For China though, the lack of regional engagement is understandable. Whereas most of China’s Belt and Road policies are geoeconomic, the China-Azerbaijan relationship is geopolitical. China has no need for Azerbaijan hydrocarbon exports as China’s regional sources are Turkmenistan and Russia for gas, Iran for oil. Azerbaijan is though a key node in the Middle Corridor transport corridor with China. However while the Middle Corridor rail freight system is important to China, it has largely been left to the regional economies themselves to develop. China’s strategic interests in Azerbaijan are thus centred not on the utility of regional access itself, but rather on future scenarios of other states’ access, Russia in the Caspian Sea, the European Union in Adriatic gas, and Turkey via the rail freight system. Yet while much of the Belt and Road is designed to circumvent reliance on Russia, but China still lacks the Turkey competence to develop a viable regional geoeconomic presence.

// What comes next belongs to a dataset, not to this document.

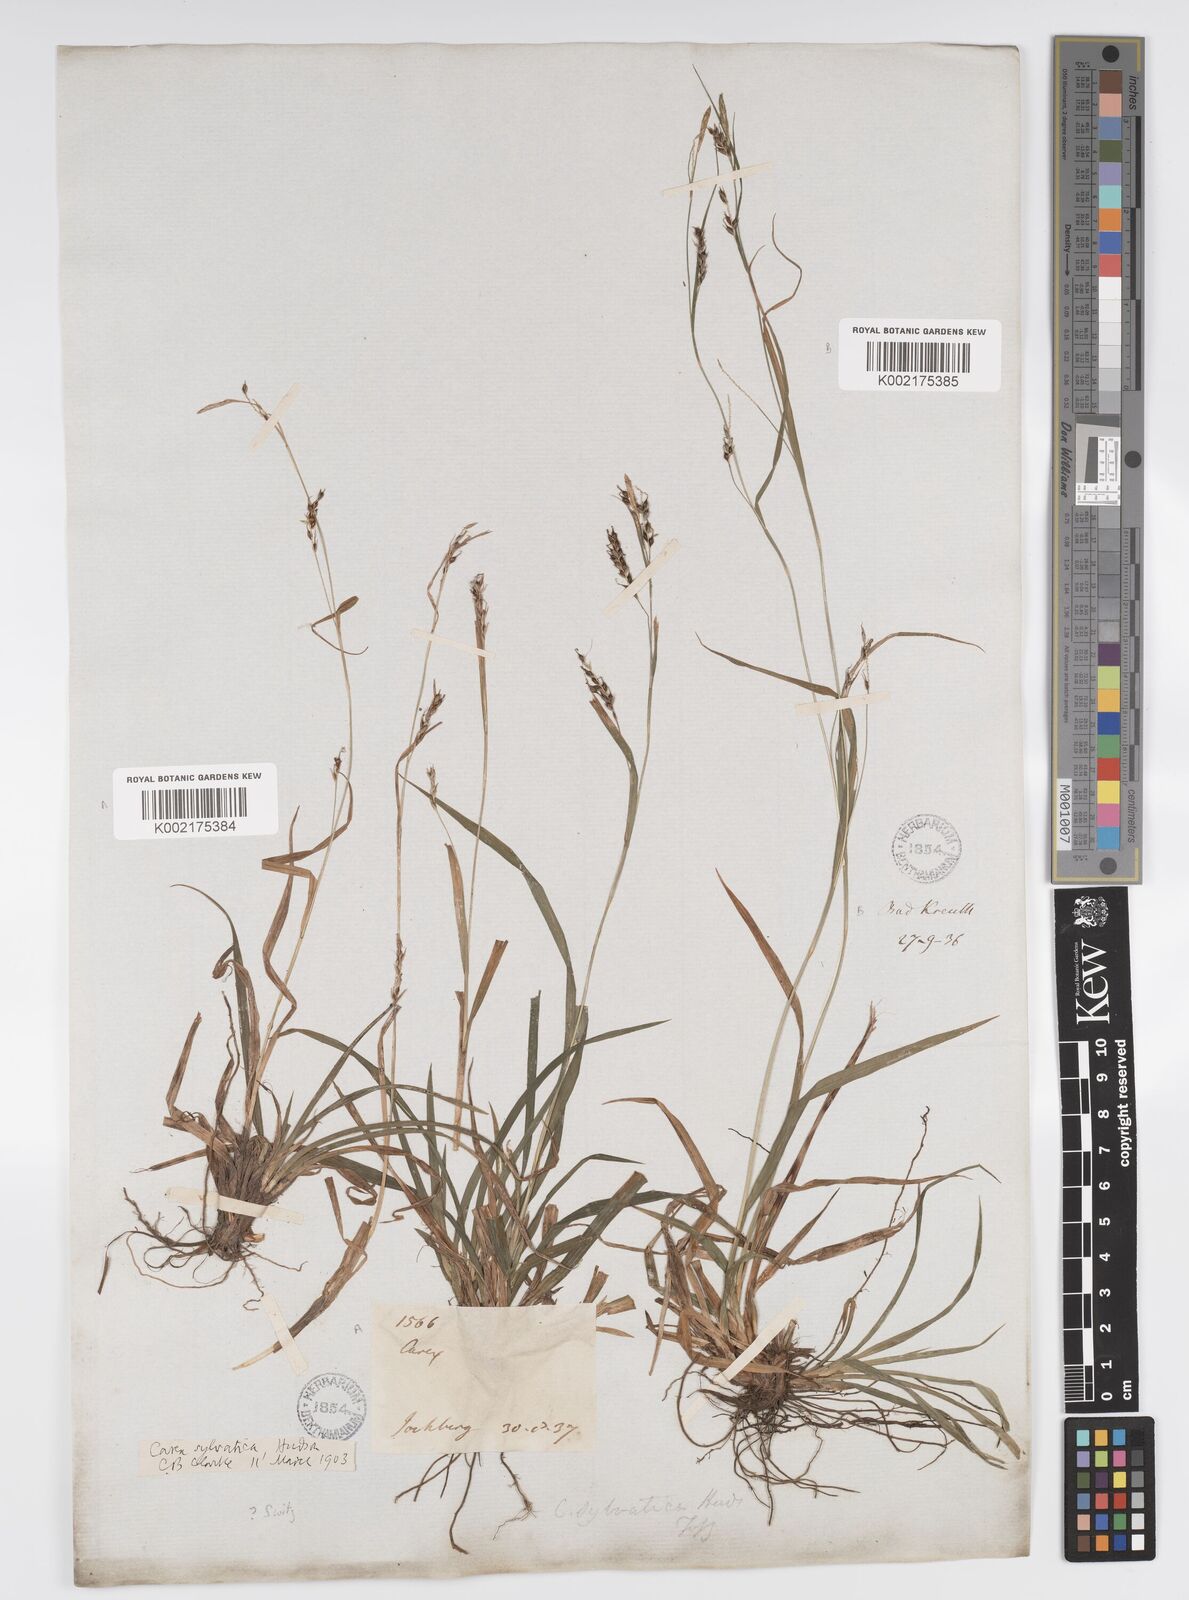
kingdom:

China has little political risk exposure in the South Caucasus. But the negative space of China’s geoeconomic policy in the Caspian and Black Sea geographies is indicative of the policy disjointedness of the Belt and Road. There is now an ideological vacuum in China’s foreign policy which prohibits policy-makers from crafting discourses for the states and regions involved. Azerbaijan in 2020 was a Belt and Road node which demonstrated that China does not have the political risk architecture in place to manage the multivariate policy outcomes present in the Belt and Road hyperpolicy. As the South Caucasus becomes more important for both the European Union’s energy security, and a deepening Russia-Turkey geopolitical contretemps, China will continue to struggle to form geoeconomic policy for the Eurasian Belt and Road economies as long as these states hold little economic or narrative legitimising power.